Mechanistic Modeling of Alkaline/Surfactant/Polymer Floods

Abstract

Summary Alkaline/surfactant/polymer (ASP) flooding is of increasing interest and importance because of high oil prices and the need to increase oil production. The benefits of combining alkali with surfactant are well established. The alkali has very important benefits such as lowering interfacial tension (IFT) and reducing adsorption of anionic surfactants that decrease costs and make ASP a very attractive enhanced-oil-recovery method, provided that the consumption is not too large and the alkali can be propagated at the same rate as the synthetic surfactant and polymer. However, the process is complex, so it is important that new candidates for ASP be selected taking into account the numerous chemical reactions that occur in the reservoir. The reaction of acid and alkali to generate soap and its subsequent effect on phase behavior is the most crucial for crude oils containing naphthenic acids. Mechanistic simulation of the ASP flood considering the chemical reactions, alkali consumption, and soap generation and the effect on the phase behavior is the key to success of future field operations.

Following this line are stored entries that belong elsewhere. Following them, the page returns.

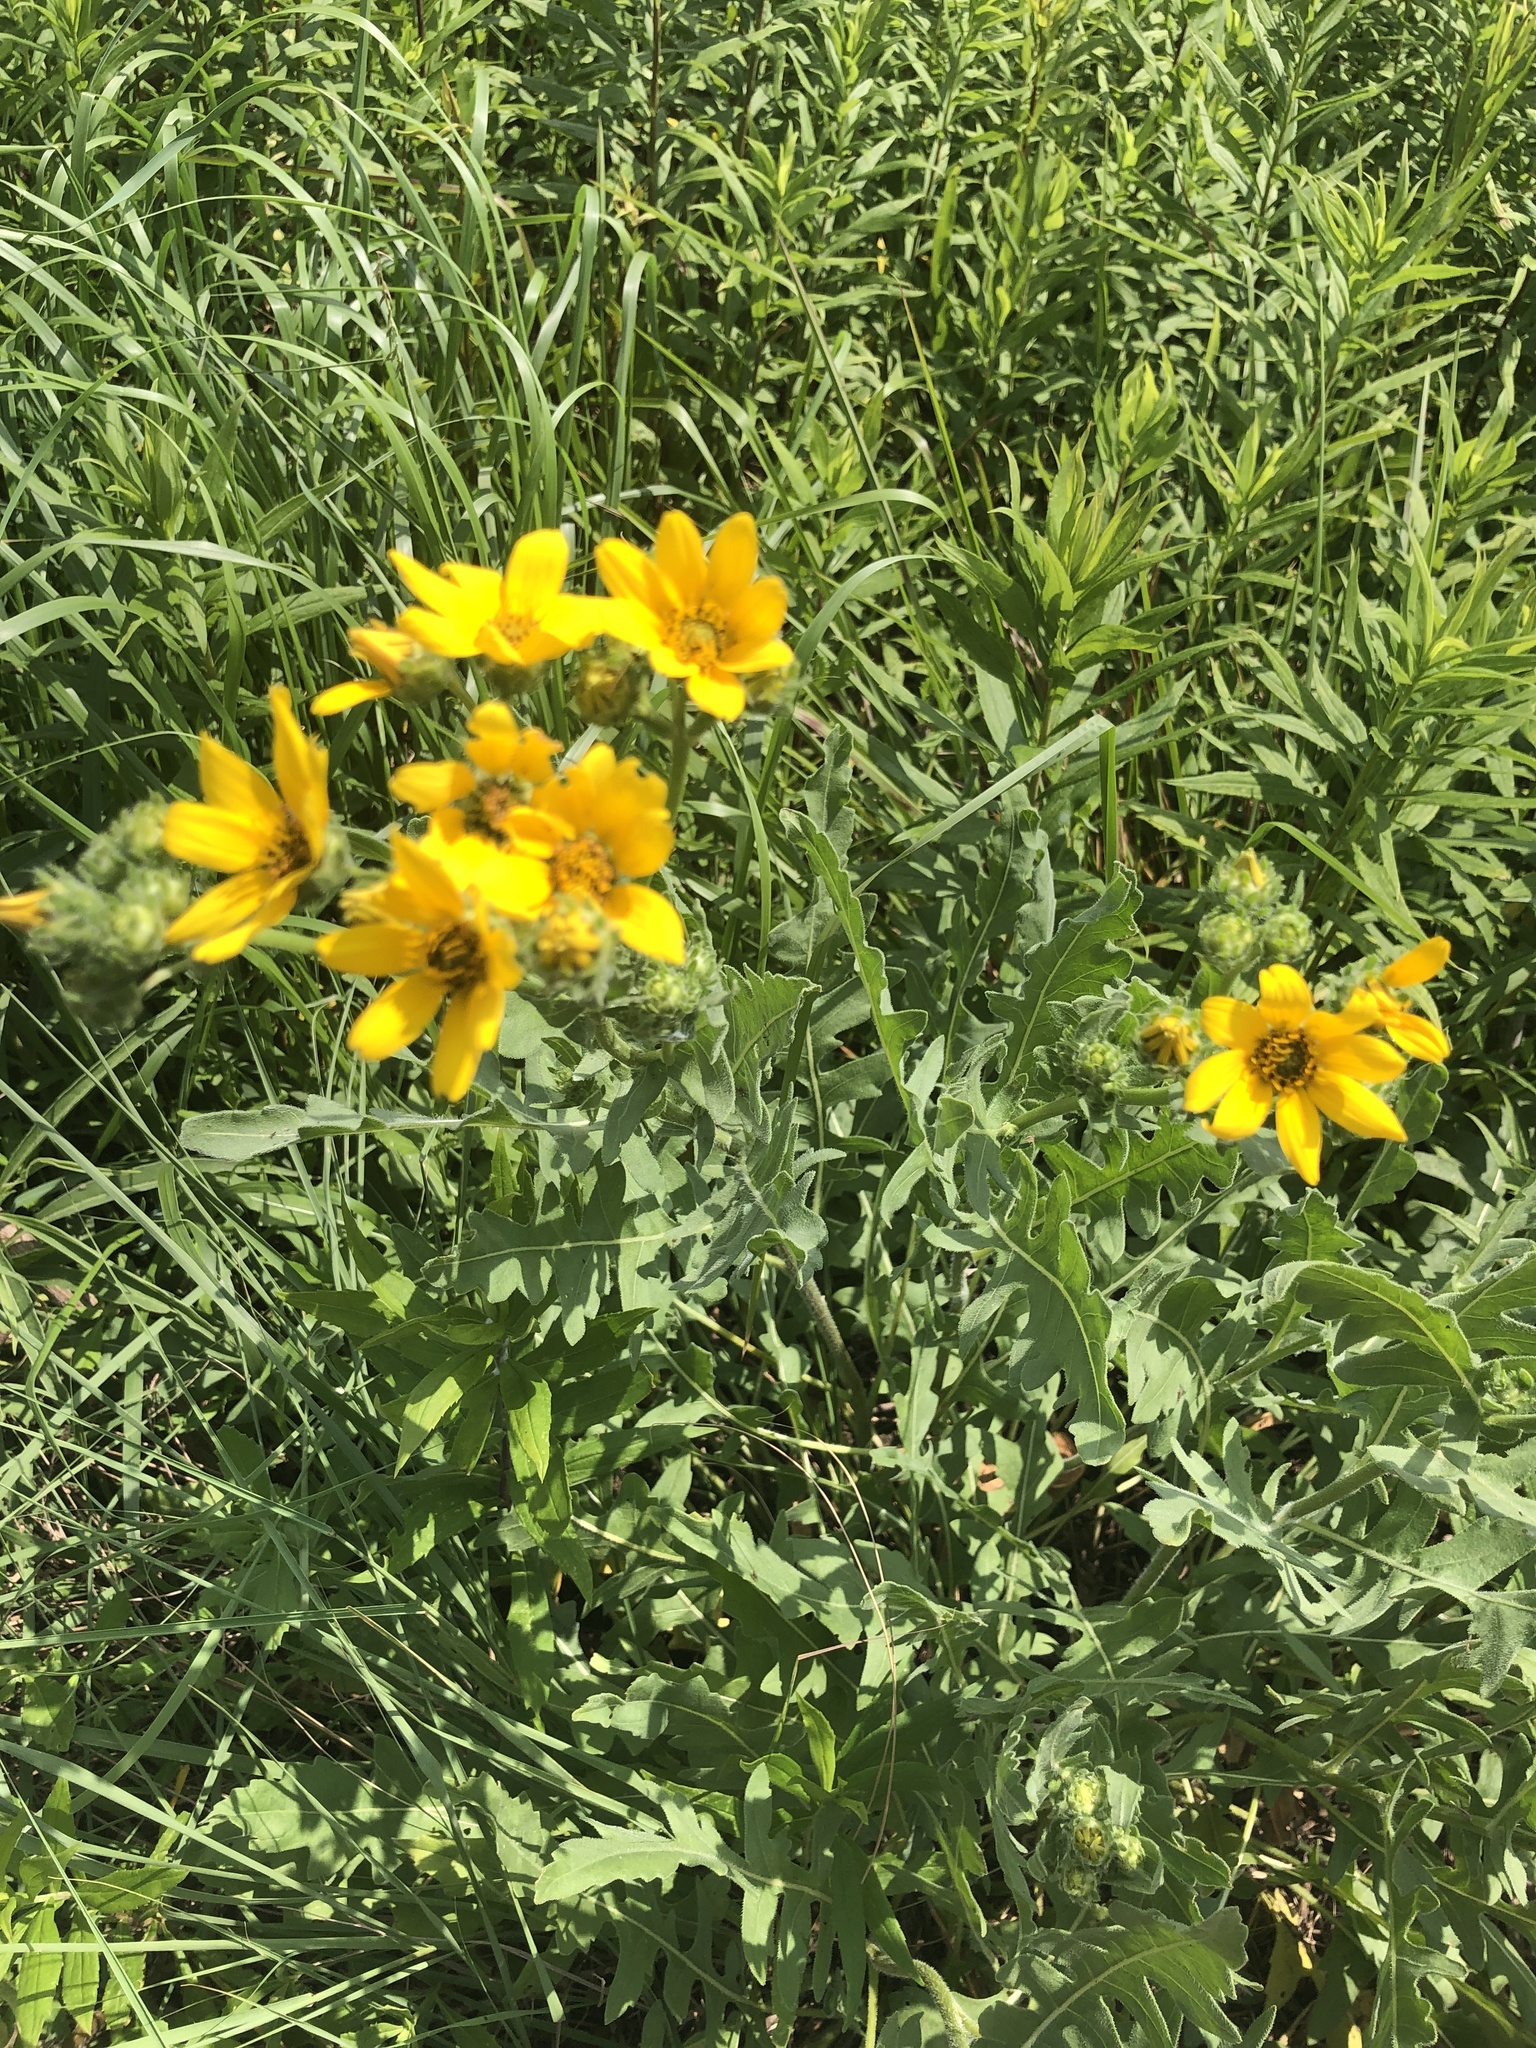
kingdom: Plantae
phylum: Tracheophyta
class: Magnoliopsida
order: Asterales
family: Asteraceae
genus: Engelmannia
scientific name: Engelmannia peristenia
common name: Engelmann's daisy
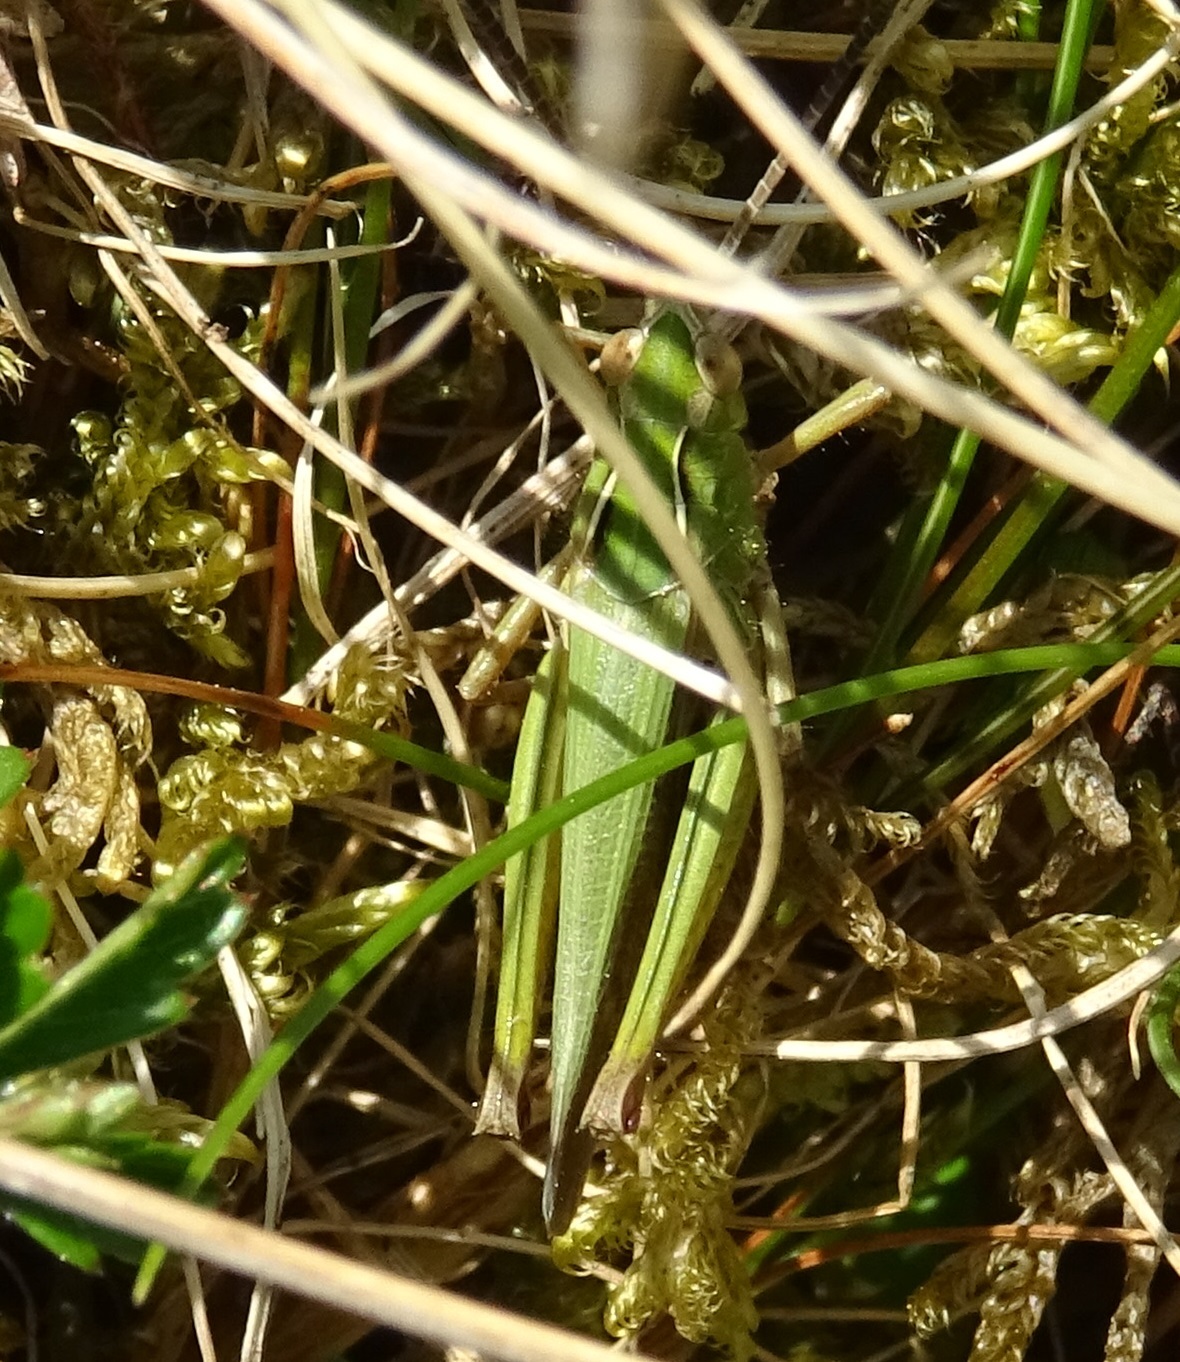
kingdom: Animalia
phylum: Arthropoda
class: Insecta
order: Orthoptera
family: Acrididae
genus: Omocestus
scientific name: Omocestus viridulus
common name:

Using numerical models, the process can be designed and optimized to ensure the proper propagation of alkali and effective soap and surfactant concentrations to promote low IFT and a favorable salinity gradient. In this paper, we describe the ASP module of the UTCHEM simulator, which is the University of Texas chemical compositional simulator, with particular attention to phase behavior and the effect of soap on optimum salinity and solubilization ratio. Phase behavior data are presented for sodium carbonate and a blend of surfactants with an acidic crude oil that followed the conventional Winsor phase transition with significant three-phase regions even at low surfactant concentrations. The solubilization data at different oil concentrations were successfully modeled using Hand’s rule. Optimum salinity and solubilization ratio were correlated with soap mole fractions using mixing rules. ASP coreflood results were successfully modeled taking into account the aqueous reactions, alkali/rock interactions, and phase behavior of soap and surfactant. Mechanistic simulations give insights into the propagation of alkali, soap, and surfactant in the core and aid in future coreflood and field-scale ASP designs.